12日から開かれていたバンクーバー・パラリンピックは21日閉幕した。日本勢は金3、銀3、銅5の計11個のメダルを手にした。これは前回トリノ大会の9個を超える健闘だった。「パラリンピック」の名は障害者の競技会第2回大会であるパラリンピック東京大会で初めてその名が使用されたが、下半身の麻痺を意味するパラプレジア(Paraplegia)とオリンピック(Olympic)を組み合わせてパラリンピック(Paralympic)と称していた。1988年の第8回大会(ソウル開催)から、パラレル(Parallel=「平行の、同様の」の意)という語とオリンピックと組み合わせたものとして使われるようになったという。このことからパラリンピックは、「もうひとつのオリンピック」とも呼ばれるようになった。

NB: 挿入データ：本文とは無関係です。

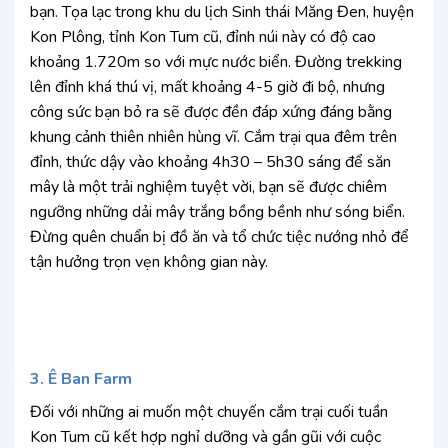
bạn. Tọa lạc trong khu du lịch Sinh thái Măng Đen, huyện
Kon Plông, tỉnh Kon Tum cũ, đỉnh núi này có độ cao
khoảng 1.720m so với mực nước biển. Đường trekking
lên đỉnh khá thú vị, mất khoảng 4-5 giờ đi bộ, nhưng
công sức bạn bỏ ra sẽ được đền đáp xứng đáng bằng
khung cảnh thiên nhiên hùng vĩ. Cắm trại qua đêm trên
đỉnh, thức dậy vào khoảng 4h30 – 5h30 sáng để săn
mây là một trải nghiệm tuyệt vời, bạn sẽ được chiêm
ngưỡng những dải mây trắng bồng bềnh như sóng biển.
Đừng quên chuẩn bị đồ ăn và tổ chức tiệc nướng nhỏ để
tận hưởng trọn vẹn không gian này.
3. Ê Ban Farm
Đối với những ai muốn một chuyến cắm trại cuối tuần
Kon Tum cũ kết hợp nghỉ dưỡng và gần gũi với cuộc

だが、マスコミの扱いはどうだったろうか。新聞は連日の成果を伝えているものの、TVでは連日の結果を伝えものの、金メダルを2個獲得した新田選手の活躍、幼時期に家族の不注意で片手を失った後の努力の様子を伝える程度であった。健常者のオリンピックでの加熱した個人情報も含めた異常なほどの熱気は全くなかった。オリンピックで事細かに伝えたカーリングだったが、パラリンピックの75歳の選手の試合の様子を見たいと思っていたが叶えられなかった。パラリンピックは、オリンピックにまして、試合に出るまでの努力は壮絶なものがあるだろうし、感激を与えてくれるものである。しかし、その様子のほとんど伝えられず残念至極かつ、報道の扱いに腹立たしささえ覚えないわけにいかなかった。

各TV局はパラリンピックの「パラレル」の意味を解さず、差別視していることは明らかである。「差別のない社会を」などとテレビ局のやっているキャンペーンは白々しい限りである。金メダルを2個も獲得した選手の映像をなぜ一部分だけ、それも短時間しか放映しないのか。もし健常者のオリンピックで同様の活躍があれば、各局がこぞって褒めたたえ映像を繰り返し流すに違いない。

一方、オリンピックの場合、メダル受賞者への報奨金はJOCから金、銀、銅でそれぞれ300万円、200万円、100万円だが、パラリンピックの場合日本障害者スポーツ協会(財源は募金による)から100万円、70万円、50万円が支給されるというが、あまりの違いに驚かされる。国からの補助金は、オリンピックでは「スポーツ立国の実現」として文科省から25.9億円、パラリンピックは福祉・社会参加、リハビリの一環として厚労省から2.6億円という。障害者スポーツに国民的理解があるウクライナでは個人でパラリンピック選手に資金援助ができる仕組みができており、金メダルの報奨金は1000万円だという。

好んで障害者になる人はいない。障害を持ったことで絶望に打ちひしがれる状況下、スポーツによって生きがいを得えている人も少なくないだろう。そうしたなかから時間的、経済的、身体的な困難を克服して参加したパラリンピックで選手の活躍がなぜオリンピックと同様に扱われないのか。
 24時間を超える長時間番組を放映しているテレビ局に聞きたい。番組の中で、困難を乗り越えようとしている人たちを伝え、募金を集めていることと、パラリンピックの放映が殆どされないことに矛盾はないのか。石川遼の妹がゴルフデビューしたことを事細かに放映するほどの時間をなぜパラリンピックに時間が割けないのか。そんなテレビ局の気が知れない。

パラリンピック報道で障害者に対する偏見と差別を見た気がする。障害者への援助は「好意」によるのではなく「制度」でなされるべきではないか。